HBO has acquired all U.S. rights, including theatrical, video and broadcast, to James Marsh's anticipated "Project Nim," the opening night film of the 2011 Sundance Film Festival in the World Cinema Documentary Competition. The film finds Marsh - the Oscar-winning director behind "Man on Wire" - depicting the story of Nim, chimpanzee who became the focus of a landmark experiment in the 1970s that aimed to prove an ape - if raised and nurtured like a human child - could learn to communicate using sign language.

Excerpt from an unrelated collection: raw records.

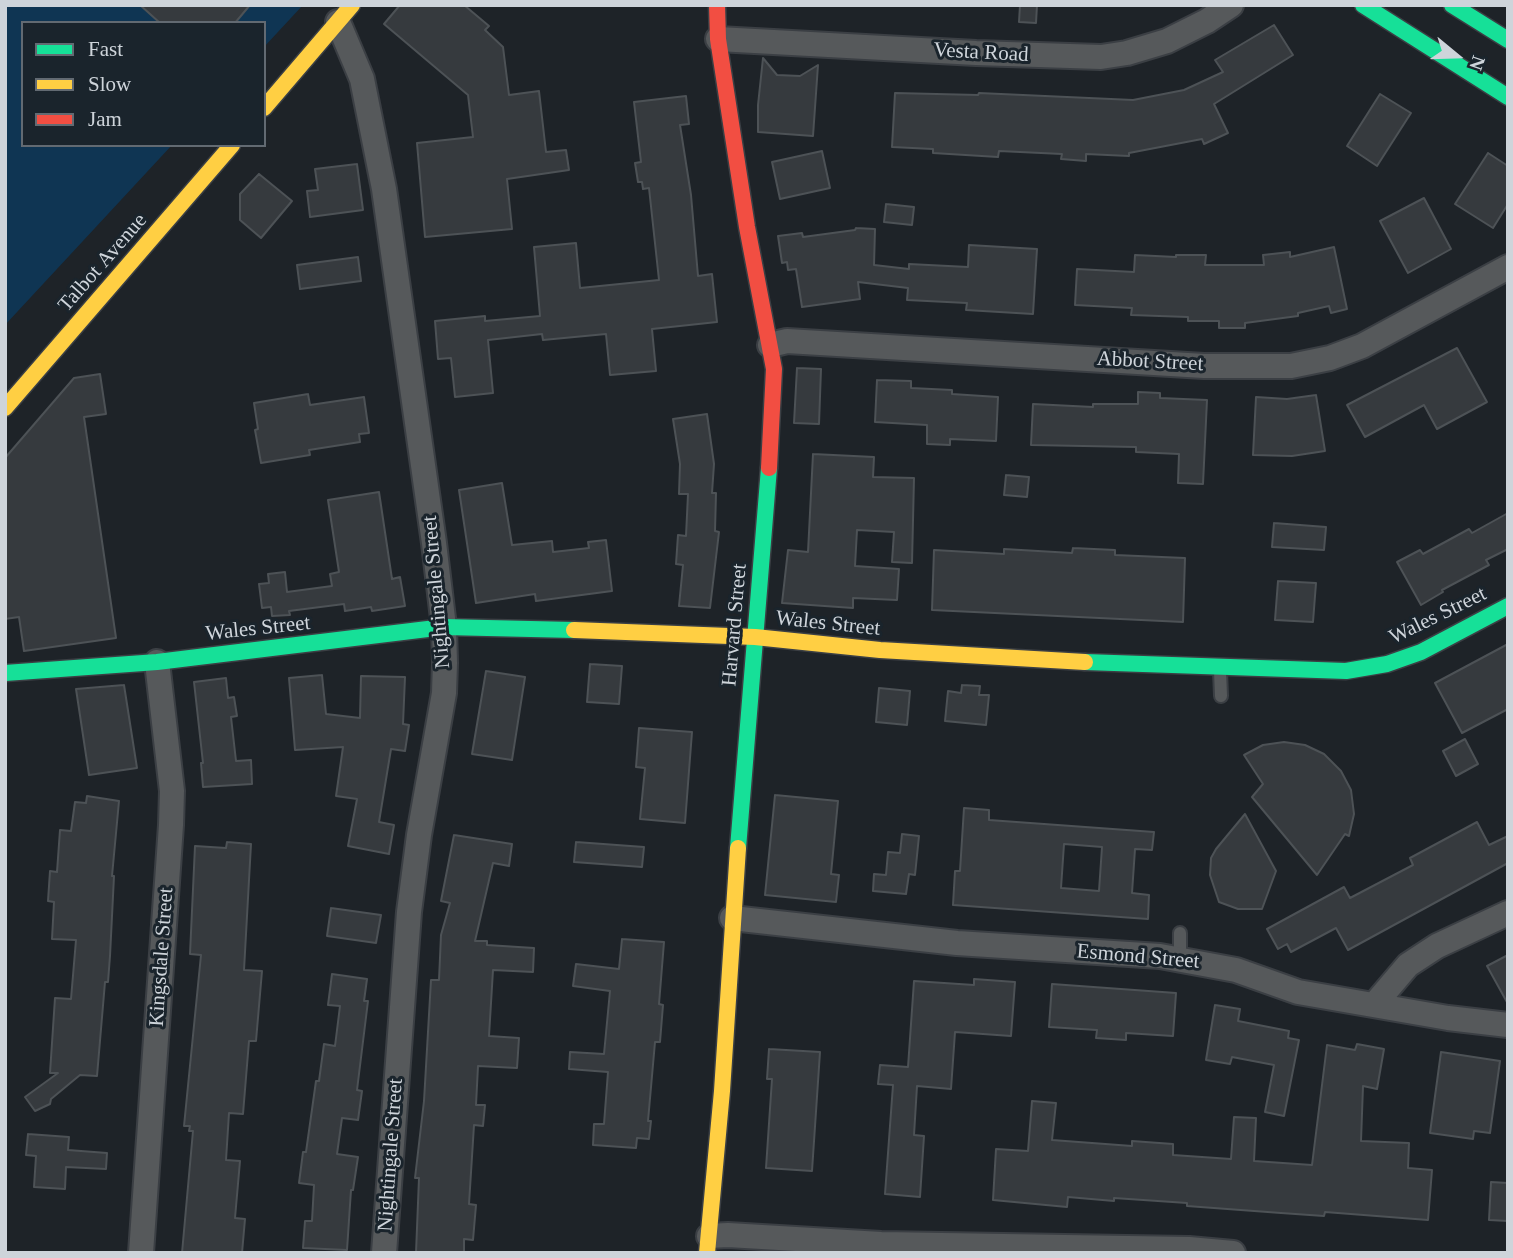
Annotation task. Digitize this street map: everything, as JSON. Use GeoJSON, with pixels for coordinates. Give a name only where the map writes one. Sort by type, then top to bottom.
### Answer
{"type":"FeatureCollection","features":[{"type":"Feature","properties":{"kind":"main road","name":"Harvard Street"},"geometry":{"type":"LineString","coordinates":[[708,1244],[769,477],[774,369],[747,227],[718,39],[717,5]]}},
{"type":"Feature","properties":{"kind":"main road"},"geometry":{"type":"LineString","coordinates":[[1363,5],[1508,97]]}},
{"type":"Feature","properties":{"kind":"main road"},"geometry":{"type":"LineString","coordinates":[[1452,5],[1508,40]]}},
{"type":"Feature","properties":{"kind":"main road"},"geometry":{"type":"LineString","coordinates":[[266,106],[345,14]]}},
{"type":"Feature","properties":{"kind":"main road","name":"Talbot Avenue"},"geometry":{"type":"LineString","coordinates":[[5,408],[230,147]]}},
{"type":"Feature","properties":{"kind":"main road","name":"Wales Street"},"geometry":{"type":"LineString","coordinates":[[5,673],[157,662],[444,628],[555,629],[755,637],[890,651],[1346,671],[1387,664],[1420,652],[1508,606]]}},
{"type":"Feature","properties":{"kind":"street","name":"Vesta Road"},"geometry":{"type":"LineString","coordinates":[[718,39],[1101,57],[1127,53],[1167,41],[1207,22],[1231,5]]}},
{"type":"Feature","properties":{"kind":"street","name":"Nightingale Street"},"geometry":{"type":"LineString","coordinates":[[345,14],[362,79],[384,189],[444,628],[444,693],[419,835],[409,912],[384,1253]]}},
{"type":"Feature","properties":{"kind":"street","name":"Abbot Street"},"geometry":{"type":"LineString","coordinates":[[770,345],[787,341],[1204,366],[1291,366],[1330,358],[1362,346],[1508,267]]}},
{"type":"Feature","properties":{"kind":"street","name":"Kingsdale Street"},"geometry":{"type":"LineString","coordinates":[[141,1253],[172,791],[157,662]]}},
{"type":"Feature","properties":{"kind":"street"},"geometry":{"type":"LineString","coordinates":[[1374,1005],[1408,965],[1437,946],[1508,913]]}},
{"type":"Feature","properties":{"kind":"street","name":"Esmond Street"},"geometry":{"type":"LineString","coordinates":[[732,918],[957,943],[1180,958],[1236,970],[1298,992],[1448,1018],[1508,1025]]}},
{"type":"Feature","properties":{"kind":"street"},"geometry":{"type":"LineString","coordinates":[[708,1244],[728,1235],[881,1244],[1189,1249],[1233,1253]]}},
{"type":"Feature","properties":{"kind":"lane"},"geometry":{"type":"LineString","coordinates":[[1220,667],[1222,696]]}},
{"type":"Feature","properties":{"kind":"lane"},"geometry":{"type":"LineString","coordinates":[[1180,933],[1180,958]]}},
{"type":"Feature","properties":{"kind":"shaded area"},"geometry":{"type":"Polygon","coordinates":[[[5,5],[303,5],[266,45],[266,21],[21,21],[21,147],[170,147],[5,325],[5,5]]]}},
{"type":"Feature","properties":{"kind":"building"},"geometry":{"type":"Polygon","coordinates":[[[140,5],[250,5],[237,21],[158,21],[140,5]]]}},
{"type":"Feature","properties":{"kind":"building"},"geometry":{"type":"Polygon","coordinates":[[[400,5],[464,5],[489,26],[485,30],[503,47],[509,95],[539,91],[546,152],[566,150],[569,170],[507,179],[512,229],[425,237],[417,143],[473,137],[468,95],[384,24],[400,5]]]}},
{"type":"Feature","properties":{"kind":"building"},"geometry":{"type":"Polygon","coordinates":[[[1020,5],[1037,5],[1036,23],[1019,22],[1020,5]]]}},
{"type":"Feature","properties":{"kind":"building"},"geometry":{"type":"Polygon","coordinates":[[[1274,25],[1293,55],[1214,104],[1228,133],[1204,144],[1202,139],[1129,153],[1129,156],[1086,154],[1086,161],[1061,159],[1062,154],[999,151],[998,157],[933,153],[933,149],[892,147],[895,93],[979,93],[1133,100],[1184,90],[1223,72],[1215,60],[1274,25]]]}},
{"type":"Feature","properties":{"kind":"building"},"geometry":{"type":"Polygon","coordinates":[[[763,58],[777,75],[800,76],[818,65],[813,136],[758,132],[763,58]]]}},
{"type":"Feature","properties":{"kind":"building"},"geometry":{"type":"Polygon","coordinates":[[[1380,94],[1411,113],[1377,166],[1347,146],[1380,94]]]}},
{"type":"Feature","properties":{"kind":"building"},"geometry":{"type":"Polygon","coordinates":[[[686,96],[689,124],[680,125],[691,195],[698,276],[712,274],[717,322],[652,329],[656,371],[610,375],[606,334],[543,340],[542,334],[488,340],[493,393],[455,397],[451,358],[438,359],[435,321],[485,316],[485,321],[540,316],[534,247],[576,243],[580,288],[659,280],[649,188],[643,189],[642,182],[638,182],[635,163],[641,162],[634,102],[686,96]]]}},
{"type":"Feature","properties":{"kind":"building"},"geometry":{"type":"Polygon","coordinates":[[[822,151],[830,188],[780,199],[772,162],[822,151]]]}},
{"type":"Feature","properties":{"kind":"building"},"geometry":{"type":"Polygon","coordinates":[[[1488,153],[1508,166],[1508,204],[1493,228],[1455,204],[1488,153]]]}},
{"type":"Feature","properties":{"kind":"building"},"geometry":{"type":"Polygon","coordinates":[[[357,164],[363,210],[310,217],[307,191],[318,190],[315,169],[357,164]]]}},
{"type":"Feature","properties":{"kind":"building"},"geometry":{"type":"Polygon","coordinates":[[[259,174],[292,201],[261,238],[240,220],[240,194],[259,174]]]}},
{"type":"Feature","properties":{"kind":"building"},"geometry":{"type":"Polygon","coordinates":[[[1424,198],[1451,249],[1408,273],[1380,221],[1424,198]]]}},
{"type":"Feature","properties":{"kind":"building"},"geometry":{"type":"Polygon","coordinates":[[[886,204],[914,207],[912,225],[884,222],[886,204]]]}},
{"type":"Feature","properties":{"kind":"building"},"geometry":{"type":"Polygon","coordinates":[[[856,228],[875,229],[874,265],[909,269],[909,264],[968,267],[969,245],[1037,249],[1033,314],[966,310],[967,303],[907,300],[908,288],[858,282],[860,299],[802,307],[796,269],[788,270],[787,262],[782,263],[778,236],[802,233],[803,237],[856,228]]]}},
{"type":"Feature","properties":{"kind":"building"},"geometry":{"type":"Polygon","coordinates":[[[1334,247],[1347,309],[1331,313],[1329,306],[1298,313],[1298,316],[1245,323],[1245,328],[1219,328],[1219,321],[1188,321],[1188,317],[1131,315],[1132,308],[1075,305],[1077,269],[1134,272],[1135,255],[1206,255],[1205,265],[1264,265],[1263,255],[1290,252],[1290,257],[1334,247]]]}},
{"type":"Feature","properties":{"kind":"building"},"geometry":{"type":"Polygon","coordinates":[[[358,257],[361,281],[300,289],[297,265],[358,257]]]}},
{"type":"Feature","properties":{"kind":"building"},"geometry":{"type":"Polygon","coordinates":[[[1457,348],[1487,402],[1437,429],[1424,405],[1365,437],[1347,405],[1457,348]]]}},
{"type":"Feature","properties":{"kind":"building"},"geometry":{"type":"Polygon","coordinates":[[[797,368],[821,369],[819,424],[794,423],[797,368]]]}},
{"type":"Feature","properties":{"kind":"building"},"geometry":{"type":"Polygon","coordinates":[[[100,374],[106,414],[84,417],[116,638],[24,651],[19,617],[5,619],[5,458],[74,378],[100,374]]]}},
{"type":"Feature","properties":{"kind":"building"},"geometry":{"type":"Polygon","coordinates":[[[877,380],[911,381],[911,388],[952,390],[952,394],[998,397],[996,441],[950,439],[950,445],[927,444],[927,425],[875,422],[877,380]]]}},
{"type":"Feature","properties":{"kind":"building"},"geometry":{"type":"Polygon","coordinates":[[[1138,392],[1160,393],[1160,398],[1207,400],[1203,484],[1178,483],[1179,454],[1136,452],[1136,447],[1031,445],[1033,404],[1093,407],[1093,404],[1138,404],[1138,392]]]}},
{"type":"Feature","properties":{"kind":"building"},"geometry":{"type":"Polygon","coordinates":[[[308,394],[310,405],[364,397],[369,433],[359,434],[360,442],[309,450],[310,455],[261,463],[255,430],[258,429],[254,403],[308,394]]]}},
{"type":"Feature","properties":{"kind":"building"},"geometry":{"type":"Polygon","coordinates":[[[1316,395],[1325,451],[1292,456],[1253,455],[1256,397],[1287,399],[1316,395]]]}},
{"type":"Feature","properties":{"kind":"building"},"geometry":{"type":"Polygon","coordinates":[[[707,414],[714,464],[712,493],[716,493],[715,531],[719,532],[710,608],[679,606],[683,565],[676,564],[678,535],[686,536],[688,494],[679,494],[680,464],[673,419],[707,414]]]}},
{"type":"Feature","properties":{"kind":"building"},"geometry":{"type":"Polygon","coordinates":[[[813,454],[874,457],[873,477],[914,478],[912,563],[892,562],[894,532],[857,530],[855,566],[899,569],[897,600],[853,598],[853,608],[782,603],[788,550],[808,552],[813,454]]]}},
{"type":"Feature","properties":{"kind":"building"},"geometry":{"type":"Polygon","coordinates":[[[1006,475],[1029,477],[1027,497],[1004,495],[1006,475]]]}},
{"type":"Feature","properties":{"kind":"building"},"geometry":{"type":"Polygon","coordinates":[[[502,483],[512,545],[552,541],[553,552],[589,548],[588,542],[606,540],[612,591],[536,601],[535,594],[476,603],[459,490],[502,483]]]}},
{"type":"Feature","properties":{"kind":"building"},"geometry":{"type":"Polygon","coordinates":[[[379,492],[392,579],[400,577],[405,606],[372,611],[371,607],[345,611],[344,604],[289,611],[290,615],[272,616],[271,607],[262,608],[259,584],[269,583],[268,574],[285,572],[287,592],[332,586],[330,574],[339,572],[328,500],[379,492]]]}},
{"type":"Feature","properties":{"kind":"building"},"geometry":{"type":"Polygon","coordinates":[[[1508,513],[1508,549],[1486,560],[1489,565],[1442,590],[1443,592],[1421,605],[1397,562],[1420,550],[1423,554],[1469,529],[1472,533],[1508,513]]]}},
{"type":"Feature","properties":{"kind":"building"},"geometry":{"type":"Polygon","coordinates":[[[1274,523],[1326,527],[1324,550],[1272,547],[1274,523]]]}},
{"type":"Feature","properties":{"kind":"building"},"geometry":{"type":"Polygon","coordinates":[[[1073,548],[1115,550],[1115,555],[1185,558],[1183,622],[932,610],[934,550],[1004,554],[1004,549],[1072,553],[1073,548]]]}},
{"type":"Feature","properties":{"kind":"building"},"geometry":{"type":"Polygon","coordinates":[[[1278,581],[1316,583],[1313,622],[1275,620],[1278,581]]]}},
{"type":"Feature","properties":{"kind":"building"},"geometry":{"type":"Polygon","coordinates":[[[1508,644],[1508,709],[1462,733],[1435,683],[1508,644]]]}},
{"type":"Feature","properties":{"kind":"building"},"geometry":{"type":"Polygon","coordinates":[[[590,664],[622,666],[619,704],[587,702],[590,664]]]}},
{"type":"Feature","properties":{"kind":"building"},"geometry":{"type":"Polygon","coordinates":[[[486,671],[525,677],[512,760],[472,754],[486,671]]]}},
{"type":"Feature","properties":{"kind":"building"},"geometry":{"type":"Polygon","coordinates":[[[322,675],[326,714],[360,718],[361,676],[405,677],[403,724],[409,725],[405,751],[391,749],[379,822],[394,825],[389,854],[348,846],[357,799],[336,796],[343,747],[295,750],[289,678],[322,675]]]}},
{"type":"Feature","properties":{"kind":"building"},"geometry":{"type":"Polygon","coordinates":[[[226,678],[228,698],[234,697],[237,716],[231,717],[236,761],[251,760],[252,784],[203,787],[194,682],[226,678]]]}},
{"type":"Feature","properties":{"kind":"building"},"geometry":{"type":"Polygon","coordinates":[[[124,685],[137,768],[89,775],[76,689],[124,685]]]}},
{"type":"Feature","properties":{"kind":"building"},"geometry":{"type":"Polygon","coordinates":[[[962,685],[980,686],[979,695],[989,695],[986,725],[945,721],[948,691],[961,693],[962,685]]]}},
{"type":"Feature","properties":{"kind":"building"},"geometry":{"type":"Polygon","coordinates":[[[879,688],[910,691],[907,725],[876,722],[879,688]]]}},
{"type":"Feature","properties":{"kind":"building"},"geometry":{"type":"Polygon","coordinates":[[[639,728],[692,732],[685,823],[640,819],[645,768],[636,767],[639,728]]]}},
{"type":"Feature","properties":{"kind":"building"},"geometry":{"type":"Polygon","coordinates":[[[1465,739],[1478,764],[1456,776],[1443,751],[1465,739]]]}},
{"type":"Feature","properties":{"kind":"building"},"geometry":{"type":"Polygon","coordinates":[[[1284,742],[1305,745],[1324,754],[1341,771],[1351,790],[1354,814],[1349,836],[1345,834],[1317,875],[1252,797],[1263,784],[1244,755],[1263,745],[1284,742]]]}},
{"type":"Feature","properties":{"kind":"building"},"geometry":{"type":"Polygon","coordinates":[[[775,795],[838,801],[831,874],[839,875],[836,902],[765,895],[775,795]]]}},
{"type":"Feature","properties":{"kind":"building"},"geometry":{"type":"Polygon","coordinates":[[[87,796],[119,801],[112,876],[108,982],[105,982],[97,1076],[80,1075],[51,1099],[50,1104],[35,1111],[25,1097],[58,1073],[50,1073],[55,998],[71,999],[76,940],[52,939],[54,902],[48,901],[50,871],[57,872],[60,830],[71,831],[75,802],[86,803],[87,796]]]}},
{"type":"Feature","properties":{"kind":"building"},"geometry":{"type":"Polygon","coordinates":[[[964,808],[989,810],[989,820],[1154,832],[1152,850],[1135,849],[1132,893],[1149,895],[1148,919],[953,905],[955,871],[960,871],[964,808]],[[1064,844],[1061,888],[1099,891],[1102,847],[1064,844]]]}},
{"type":"Feature","properties":{"kind":"building"},"geometry":{"type":"Polygon","coordinates":[[[1245,814],[1276,871],[1262,909],[1238,909],[1219,902],[1210,875],[1211,858],[1216,849],[1245,814]]]}},
{"type":"Feature","properties":{"kind":"building"},"geometry":{"type":"Polygon","coordinates":[[[1477,822],[1489,845],[1508,836],[1508,863],[1348,950],[1336,928],[1291,952],[1287,944],[1278,949],[1267,929],[1344,887],[1350,898],[1413,865],[1410,858],[1477,822]]]}},
{"type":"Feature","properties":{"kind":"building"},"geometry":{"type":"Polygon","coordinates":[[[902,834],[919,836],[915,875],[909,874],[906,894],[873,891],[874,874],[886,875],[888,852],[900,853],[902,834]]]}},
{"type":"Feature","properties":{"kind":"building"},"geometry":{"type":"Polygon","coordinates":[[[454,835],[512,844],[509,866],[493,863],[475,941],[487,941],[487,945],[534,948],[533,972],[493,970],[489,1036],[519,1038],[517,1068],[478,1066],[476,1105],[485,1105],[483,1126],[474,1125],[469,1204],[476,1205],[473,1240],[464,1239],[464,1253],[416,1253],[419,1178],[415,1178],[424,1101],[431,980],[439,980],[441,935],[450,903],[441,901],[454,835]]]}},
{"type":"Feature","properties":{"kind":"building"},"geometry":{"type":"Polygon","coordinates":[[[227,842],[251,844],[244,970],[262,971],[256,1041],[249,1041],[243,1114],[229,1113],[226,1160],[240,1161],[235,1218],[245,1219],[242,1253],[182,1253],[193,1131],[189,1131],[190,1126],[184,1126],[201,955],[190,954],[195,846],[226,848],[227,842]]]}},
{"type":"Feature","properties":{"kind":"building"},"geometry":{"type":"Polygon","coordinates":[[[576,842],[644,847],[642,867],[574,862],[576,842]]]}},
{"type":"Feature","properties":{"kind":"building"},"geometry":{"type":"Polygon","coordinates":[[[331,908],[381,915],[376,943],[327,936],[331,908]]]}},
{"type":"Feature","properties":{"kind":"building"},"geometry":{"type":"Polygon","coordinates":[[[622,939],[664,942],[659,1004],[663,1005],[660,1042],[655,1042],[648,1121],[651,1121],[649,1139],[637,1138],[636,1148],[593,1145],[594,1124],[604,1124],[608,1072],[569,1069],[570,1052],[604,1054],[610,991],[573,986],[576,964],[619,969],[622,939]]]}},
{"type":"Feature","properties":{"kind":"building"},"geometry":{"type":"Polygon","coordinates":[[[1508,955],[1508,1004],[1487,966],[1508,955]]]}},
{"type":"Feature","properties":{"kind":"building"},"geometry":{"type":"Polygon","coordinates":[[[332,974],[367,979],[364,1001],[368,1001],[357,1090],[362,1091],[358,1120],[342,1118],[337,1154],[358,1157],[351,1190],[347,1250],[303,1248],[305,1221],[312,1221],[314,1185],[299,1183],[324,1044],[335,1046],[340,1006],[328,1005],[332,974]]]}},
{"type":"Feature","properties":{"kind":"building"},"geometry":{"type":"Polygon","coordinates":[[[974,979],[1015,982],[1011,1036],[955,1032],[951,1089],[917,1086],[914,1135],[924,1136],[920,1197],[885,1194],[893,1085],[878,1084],[880,1065],[908,1067],[914,981],[974,985],[974,979]]]}},
{"type":"Feature","properties":{"kind":"building"},"geometry":{"type":"Polygon","coordinates":[[[1052,984],[1176,993],[1173,1036],[1126,1033],[1126,1040],[1096,1038],[1097,1030],[1049,1027],[1052,984]]]}},
{"type":"Feature","properties":{"kind":"building"},"geometry":{"type":"Polygon","coordinates":[[[1215,1005],[1240,1009],[1238,1021],[1289,1031],[1288,1038],[1299,1040],[1284,1116],[1265,1112],[1274,1065],[1232,1057],[1230,1064],[1206,1060],[1215,1005]]]}},
{"type":"Feature","properties":{"kind":"building"},"geometry":{"type":"Polygon","coordinates":[[[1357,1044],[1384,1049],[1377,1089],[1363,1086],[1361,1141],[1409,1143],[1408,1168],[1432,1170],[1428,1220],[1325,1212],[1324,1216],[1281,1213],[1114,1198],[1114,1201],[1068,1197],[1067,1207],[993,1200],[996,1149],[1028,1151],[1032,1101],[1056,1103],[1052,1140],[1132,1146],[1132,1141],[1173,1144],[1173,1155],[1231,1159],[1234,1117],[1256,1118],[1254,1161],[1312,1165],[1327,1045],[1355,1050],[1357,1044]]]}},
{"type":"Feature","properties":{"kind":"building"},"geometry":{"type":"Polygon","coordinates":[[[769,1049],[820,1052],[812,1171],[766,1168],[772,1079],[767,1079],[769,1049]]]}},
{"type":"Feature","properties":{"kind":"building"},"geometry":{"type":"Polygon","coordinates":[[[1441,1052],[1500,1061],[1490,1133],[1474,1131],[1473,1139],[1430,1133],[1441,1052]]]}},
{"type":"Feature","properties":{"kind":"building"},"geometry":{"type":"Polygon","coordinates":[[[28,1134],[69,1137],[68,1150],[107,1153],[106,1169],[66,1167],[65,1189],[34,1187],[36,1156],[26,1155],[28,1134]]]}},
{"type":"Feature","properties":{"kind":"building"},"geometry":{"type":"Polygon","coordinates":[[[1491,1182],[1508,1183],[1508,1221],[1489,1220],[1491,1182]]]}},
{"type":"Feature","properties":{"kind":"traffic: fast"},"geometry":{"type":"LineString","coordinates":[[1363,5],[1508,97]]}},
{"type":"Feature","properties":{"kind":"traffic: fast"},"geometry":{"type":"LineString","coordinates":[[1452,5],[1508,40]]}},
{"type":"Feature","properties":{"kind":"traffic: fast"},"geometry":{"type":"LineString","coordinates":[[738,848],[769,468]]}},
{"type":"Feature","properties":{"kind":"traffic: fast"},"geometry":{"type":"LineString","coordinates":[[1085,662],[1346,671],[1387,664],[1421,652],[1508,606]]}},
{"type":"Feature","properties":{"kind":"traffic: fast"},"geometry":{"type":"LineString","coordinates":[[5,673],[157,662],[444,627],[574,630]]}},
{"type":"Feature","properties":{"kind":"traffic: slow"},"geometry":{"type":"LineString","coordinates":[[266,106],[352,5]]}},
{"type":"Feature","properties":{"kind":"traffic: slow"},"geometry":{"type":"LineString","coordinates":[[5,408],[230,147]]}},
{"type":"Feature","properties":{"kind":"traffic: slow"},"geometry":{"type":"LineString","coordinates":[[574,630],[755,637],[880,650],[1085,662]]}},
{"type":"Feature","properties":{"kind":"traffic: slow"},"geometry":{"type":"LineString","coordinates":[[707,1253],[722,1091],[738,848]]}},
{"type":"Feature","properties":{"kind":"traffic: jam"},"geometry":{"type":"LineString","coordinates":[[717,5],[718,39],[747,227],[774,369],[769,468]]}}]}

"The film emerged from a well researched biography of a chimpanzee called Nim whose life in captivity was very well documented and often filmed," Marsh told indieWIRE in an interview last week. "Nim was taken from his mother when he was born and given over to a human mother to raise. This was in the early '70's and it was part of an experiment conducted by a Professor at Columbia University. The idea was to bring up the baby chimp in a human family and nurture him exactly like a human child in the expectation that he would learn language and grammar in the way that human children do. If so, he could tell us what he was thinking and how he saw the world. It's a mind boggling idea when you stop think about it." Read more of the interview with Marsh here.
Sheila Nevins, president, HBO Documentary Films made the announcement today. The deal was brokered by Josh Braun of Submarine Entertainment and HBO Documentary Films. HBO will be actively seeking U.S. theatrical and DVD distribution at Sundance, and will be working with Submarine and Icon Entertainment International (IEI) on these negotiations.
HBO also owns the rights to Peter D. Richardson's "How To Die In Oregon," another Sundance title with good buzz behind it.